A simmering diplomatic spat between the U.S. and Turkey has now boiled over, hampering travel between the two countries and the market value of Turkey’s lira.

The U.S. embassy in Ankara on Sunday evening announced that it is halting issuance of all non-immigrant visas in Turkey following the arrest last week of an embassy worker for allegedly conspiring in a July 2016 coup against Turkish President Tayyip Erdogan. Turkey’s embassy in Washington then retaliated by suspending visas for Americans planning to visit that country.


In Monday’s currency trading, the dollar rallied as much as 7 percent versus the lira. It recently pared those gains, but still traded up a solid 3 percent compared to Friday’s session. One dollar recently fetched 3.73 lira.

The visa controversy is the latest instance of steadily declining relations between Turkey, a NATO member state, and its Western allies under Erdogan. He assumed power in 2014 and has since steered his country toward dictatorship.

Other troubling events over that timeframe:

  • In May 2014, members of Erdogan’s security detail scuffled violently with protesters in Washington during a presidential visit to the U.S.
  • Shortly after the anti-Erdogan coup attempt in July 2016, his regime requested extradition of a U.S.-based cleric, Fethullah Gulen, that it said helped plan the uprising.

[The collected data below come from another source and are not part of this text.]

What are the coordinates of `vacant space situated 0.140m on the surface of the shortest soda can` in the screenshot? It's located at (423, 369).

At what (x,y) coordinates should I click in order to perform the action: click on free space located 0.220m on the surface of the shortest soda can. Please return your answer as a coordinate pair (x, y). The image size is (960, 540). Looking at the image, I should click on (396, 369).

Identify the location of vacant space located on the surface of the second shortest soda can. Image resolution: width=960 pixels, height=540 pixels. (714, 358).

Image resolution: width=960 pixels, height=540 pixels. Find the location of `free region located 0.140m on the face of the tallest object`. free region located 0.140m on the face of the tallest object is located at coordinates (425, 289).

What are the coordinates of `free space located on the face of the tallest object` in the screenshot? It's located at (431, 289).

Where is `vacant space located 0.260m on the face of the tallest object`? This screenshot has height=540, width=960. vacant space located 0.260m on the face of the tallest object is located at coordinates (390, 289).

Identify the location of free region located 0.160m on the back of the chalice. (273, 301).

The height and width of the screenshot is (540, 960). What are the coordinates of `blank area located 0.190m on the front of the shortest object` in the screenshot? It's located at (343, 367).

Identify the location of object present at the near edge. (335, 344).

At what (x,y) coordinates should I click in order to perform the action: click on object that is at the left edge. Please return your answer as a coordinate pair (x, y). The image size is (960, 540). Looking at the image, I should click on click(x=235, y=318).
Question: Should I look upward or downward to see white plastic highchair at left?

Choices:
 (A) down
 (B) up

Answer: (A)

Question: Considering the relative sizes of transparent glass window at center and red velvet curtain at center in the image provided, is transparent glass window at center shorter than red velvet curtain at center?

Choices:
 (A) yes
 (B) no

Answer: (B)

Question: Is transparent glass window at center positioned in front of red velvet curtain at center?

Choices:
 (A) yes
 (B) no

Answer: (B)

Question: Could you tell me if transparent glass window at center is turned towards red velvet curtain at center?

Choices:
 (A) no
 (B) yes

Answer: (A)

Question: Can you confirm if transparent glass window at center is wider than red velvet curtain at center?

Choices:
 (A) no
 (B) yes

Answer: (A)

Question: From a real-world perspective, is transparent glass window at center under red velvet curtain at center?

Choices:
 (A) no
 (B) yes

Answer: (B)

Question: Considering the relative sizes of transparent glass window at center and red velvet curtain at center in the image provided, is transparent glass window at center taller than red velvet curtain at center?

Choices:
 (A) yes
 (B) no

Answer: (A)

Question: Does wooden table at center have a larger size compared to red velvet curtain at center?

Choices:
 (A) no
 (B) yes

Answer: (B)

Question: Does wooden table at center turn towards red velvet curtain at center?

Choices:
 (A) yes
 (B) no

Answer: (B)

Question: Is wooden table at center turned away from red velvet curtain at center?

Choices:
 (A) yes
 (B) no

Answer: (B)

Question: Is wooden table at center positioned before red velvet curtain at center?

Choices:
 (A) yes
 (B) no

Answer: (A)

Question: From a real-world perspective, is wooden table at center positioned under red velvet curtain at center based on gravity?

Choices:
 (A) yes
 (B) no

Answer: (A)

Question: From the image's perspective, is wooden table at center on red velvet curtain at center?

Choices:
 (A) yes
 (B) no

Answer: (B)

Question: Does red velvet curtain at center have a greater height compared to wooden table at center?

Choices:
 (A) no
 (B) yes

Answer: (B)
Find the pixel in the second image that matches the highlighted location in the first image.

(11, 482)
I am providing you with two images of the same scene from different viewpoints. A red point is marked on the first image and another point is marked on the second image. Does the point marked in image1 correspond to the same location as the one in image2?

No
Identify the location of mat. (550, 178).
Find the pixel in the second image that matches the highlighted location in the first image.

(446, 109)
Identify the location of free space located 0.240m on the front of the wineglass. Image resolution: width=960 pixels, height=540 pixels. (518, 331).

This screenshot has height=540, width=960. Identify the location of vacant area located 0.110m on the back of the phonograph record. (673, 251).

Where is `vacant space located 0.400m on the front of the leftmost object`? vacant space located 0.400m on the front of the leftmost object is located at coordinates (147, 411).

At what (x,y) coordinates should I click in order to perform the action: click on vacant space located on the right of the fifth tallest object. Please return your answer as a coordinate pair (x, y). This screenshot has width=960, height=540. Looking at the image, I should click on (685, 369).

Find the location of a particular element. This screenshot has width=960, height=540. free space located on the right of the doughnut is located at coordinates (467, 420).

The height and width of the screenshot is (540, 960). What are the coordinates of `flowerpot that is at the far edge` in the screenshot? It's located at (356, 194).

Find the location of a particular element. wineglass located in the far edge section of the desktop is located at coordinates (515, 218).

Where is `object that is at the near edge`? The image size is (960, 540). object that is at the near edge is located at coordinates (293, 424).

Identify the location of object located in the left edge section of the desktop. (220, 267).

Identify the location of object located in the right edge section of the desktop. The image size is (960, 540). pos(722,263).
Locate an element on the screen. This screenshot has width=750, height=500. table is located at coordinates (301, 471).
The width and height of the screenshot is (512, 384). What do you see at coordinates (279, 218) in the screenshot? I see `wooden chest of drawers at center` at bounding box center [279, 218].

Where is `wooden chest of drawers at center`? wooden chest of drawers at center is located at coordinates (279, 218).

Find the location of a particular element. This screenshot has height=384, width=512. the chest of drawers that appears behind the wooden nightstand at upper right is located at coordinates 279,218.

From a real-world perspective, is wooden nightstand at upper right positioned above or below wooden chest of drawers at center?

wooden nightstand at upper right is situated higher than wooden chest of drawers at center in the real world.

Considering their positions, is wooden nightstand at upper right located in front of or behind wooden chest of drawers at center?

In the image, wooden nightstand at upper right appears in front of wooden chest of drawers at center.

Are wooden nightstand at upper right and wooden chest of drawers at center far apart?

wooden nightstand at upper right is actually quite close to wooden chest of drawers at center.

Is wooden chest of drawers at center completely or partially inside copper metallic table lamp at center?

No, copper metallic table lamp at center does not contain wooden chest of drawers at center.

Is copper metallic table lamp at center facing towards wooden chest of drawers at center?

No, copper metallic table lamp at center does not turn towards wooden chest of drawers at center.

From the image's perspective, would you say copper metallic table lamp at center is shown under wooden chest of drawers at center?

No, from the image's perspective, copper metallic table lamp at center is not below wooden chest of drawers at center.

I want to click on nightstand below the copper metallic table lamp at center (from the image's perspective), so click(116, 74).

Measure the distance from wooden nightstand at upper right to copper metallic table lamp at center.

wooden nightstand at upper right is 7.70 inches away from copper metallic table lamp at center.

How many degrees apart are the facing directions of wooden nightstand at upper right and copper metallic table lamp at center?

The U.S. has refused to extradite Gulen, however, citing a lack of evidence against him.
  • In September, U.S. prosecutors charged a former Turkish government minister and a prominent banker with conspiring to move hundreds of millions of dollars of Iranian money through the U.S. financial system, in violation of American sanctions against Iran.
  • The Erdogan regime says the embassy employee it arrested last week, a Turkish national, is in cahoots with Gulen. The embassy has called the allegations “baseless.” Turkey issued an arrest warrant for a second U.S. embassy employee on Monday.

In other words, this is a mess of a situation that obviously won’t resolve itself anytime soon, and the specter of increased conflict between Turkey longtime allies such as the U.S. appears to be giving investors some agita.